Life’s substance can be pulled this way and that, thrown about, piled up and dissected. Through a sober recognition of the body’s materiality, this piece tries to understand the fundamental split imposed on us by our physical nature. It interrogates cultural templates for movement, brutal forms of pleasure, enhanced performance and cosmetic improvement: the body regarded as a resource. Why do we treat our fragility with such severity? Why do our accounts of our own bodies always bypass what we actually feel? Naked to the skeleton, to the kidneys, the piece submits the body to an even more radical undressing: the removal of the names which afflict and conceal it at every turn. Twisting and turning the body, taking it down wrong paths, over and over again this choreography begins the work of a genuine making-visible. The body appears as something never before seen.

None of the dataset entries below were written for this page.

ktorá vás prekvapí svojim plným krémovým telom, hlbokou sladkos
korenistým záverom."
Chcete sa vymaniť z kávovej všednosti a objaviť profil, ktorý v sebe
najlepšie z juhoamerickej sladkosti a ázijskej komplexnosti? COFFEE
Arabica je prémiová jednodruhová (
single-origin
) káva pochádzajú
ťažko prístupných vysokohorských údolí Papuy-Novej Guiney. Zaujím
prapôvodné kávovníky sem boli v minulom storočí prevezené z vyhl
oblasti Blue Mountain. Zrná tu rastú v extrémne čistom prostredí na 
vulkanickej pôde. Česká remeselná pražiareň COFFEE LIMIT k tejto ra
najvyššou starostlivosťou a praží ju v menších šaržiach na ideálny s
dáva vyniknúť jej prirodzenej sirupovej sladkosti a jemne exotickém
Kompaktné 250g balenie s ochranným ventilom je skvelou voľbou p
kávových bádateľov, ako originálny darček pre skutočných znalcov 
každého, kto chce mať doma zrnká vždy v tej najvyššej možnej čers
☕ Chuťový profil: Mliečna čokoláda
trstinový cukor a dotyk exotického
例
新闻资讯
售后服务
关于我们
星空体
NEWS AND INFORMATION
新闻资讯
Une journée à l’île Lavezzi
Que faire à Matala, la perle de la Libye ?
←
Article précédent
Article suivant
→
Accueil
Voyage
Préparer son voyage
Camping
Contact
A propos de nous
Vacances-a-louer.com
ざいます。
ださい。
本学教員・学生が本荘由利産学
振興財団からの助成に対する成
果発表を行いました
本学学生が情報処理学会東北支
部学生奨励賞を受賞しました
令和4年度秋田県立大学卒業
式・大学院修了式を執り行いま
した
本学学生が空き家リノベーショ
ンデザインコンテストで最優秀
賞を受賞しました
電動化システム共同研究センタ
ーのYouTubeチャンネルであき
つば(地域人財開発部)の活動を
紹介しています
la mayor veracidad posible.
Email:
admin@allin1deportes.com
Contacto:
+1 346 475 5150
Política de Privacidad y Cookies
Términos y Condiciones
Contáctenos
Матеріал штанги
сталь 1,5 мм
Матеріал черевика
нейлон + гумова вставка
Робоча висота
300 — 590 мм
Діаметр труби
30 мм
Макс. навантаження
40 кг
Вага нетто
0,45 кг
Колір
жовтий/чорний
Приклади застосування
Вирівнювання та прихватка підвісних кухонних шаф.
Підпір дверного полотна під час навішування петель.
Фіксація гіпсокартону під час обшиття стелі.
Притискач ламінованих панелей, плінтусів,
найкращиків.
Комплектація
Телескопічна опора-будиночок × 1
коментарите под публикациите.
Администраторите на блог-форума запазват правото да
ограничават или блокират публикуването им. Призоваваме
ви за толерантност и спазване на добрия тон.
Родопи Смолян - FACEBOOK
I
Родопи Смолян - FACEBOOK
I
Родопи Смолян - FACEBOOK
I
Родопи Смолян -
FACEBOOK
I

In 1999 Sasha Waltz started working on her three-piece choreographic cycle about the human body. In “Körper”, following up this extraordinary research, she investigates the anatomy and the physical appearance of the human being, relating her dancers‘ bodies to architecture, science, and history. “S” searches for the origin of life, of Eros, and of sensibility. “noBody” asks about the metaphysical existence of humanity.
Körper means bodies. “Körper” engages twelve dancers in a particularly rich variety of movement. Linking architecture and body, Körper asks the questions: What is the body? How is it constructed? The dance analyzes morality, the quest for immortality, and investigates reproduction in the age of genetic manipulation. Sasha Waltz looks at the bodies in everyday situations. She beserves their matter, their nudity, their rhythms. “S” represents the middle section of the “Körper Trilogy” by Sasha Waltz. While sexuality and Eros are all but absent from “Körper” and “noBody“, with “S” they constitute central themes. The New York musician Jonathan Bepler, composed the room-encompassing original music for the production.